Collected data
────────────────────
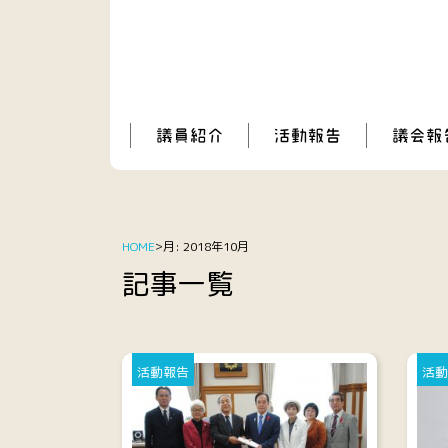
HOME
月:
2018年10月
記事一覧
活動報告
活動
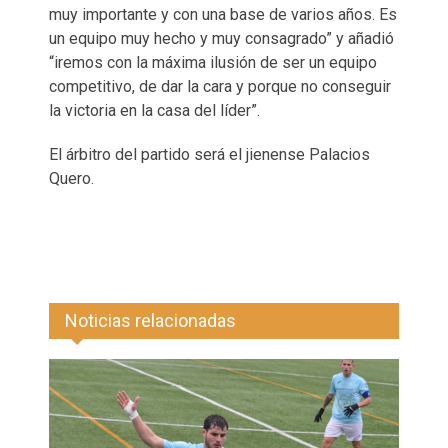
muy importante y con una base de varios años. Es
un equipo muy hecho y muy consagrado” y añadió
“iremos con la máxima ilusión de ser un equipo
competitivo, de dar la cara y porque no conseguir
la victoria en la casa del líder”.
El árbitro del partido será el jienense Palacios
Quero.
Noticias relacionadas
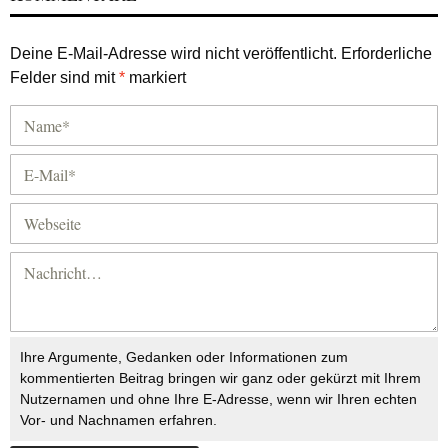
Deine E-Mail-Adresse wird nicht veröffentlicht.
Erforderliche
Felder sind mit
*
markiert
Ihre Argumente, Gedanken oder Informationen zum
kommentierten Beitrag bringen wir ganz oder gekürzt mit Ihrem
Nutzernamen und ohne Ihre E-Adresse, wenn wir Ihren echten
Vor- und Nachnamen erfahren.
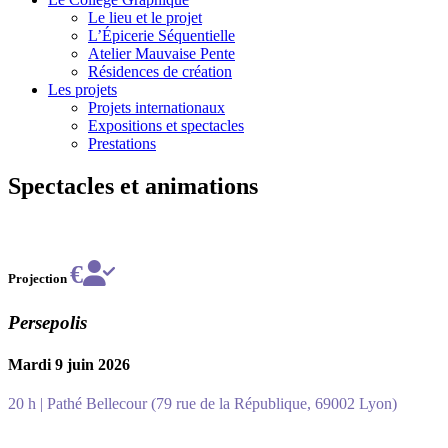
Le lieu et le projet
L’Épicerie Séquentielle
Atelier Mauvaise Pente
Résidences de création
Les projets
Projets internationaux
Expositions et spectacles
Prestations
Spectacles et animations
€
Projection
Persepolis
Mardi 9 juin 2026
20 h | Pathé Bellecour (79 rue de la République, 69002 Lyon)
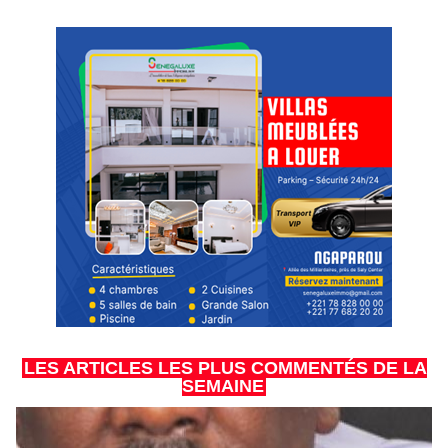
LES ARTICLES LES PLUS COMMENTÉS DE LA
SEMAINE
────────────────────
Looking at the entries, work out how many lines include the word "Adresse" and give the number by itself.

_TASK ANSWER_.
2